= WHAT TO DO =
Could you print the rows from the line with "pose: elev=92.6 azim=344.9" to the line with "Dot at: (377, 223)", both lines included, without changing a character?

= GIVEN DATA =
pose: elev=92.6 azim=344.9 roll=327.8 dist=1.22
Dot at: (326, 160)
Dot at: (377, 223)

---

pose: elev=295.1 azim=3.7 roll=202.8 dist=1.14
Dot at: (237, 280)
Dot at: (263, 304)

= OUTPUT =
pose: elev=92.6 azim=344.9 roll=327.8 dist=1.22
Dot at: (326, 160)
Dot at: (377, 223)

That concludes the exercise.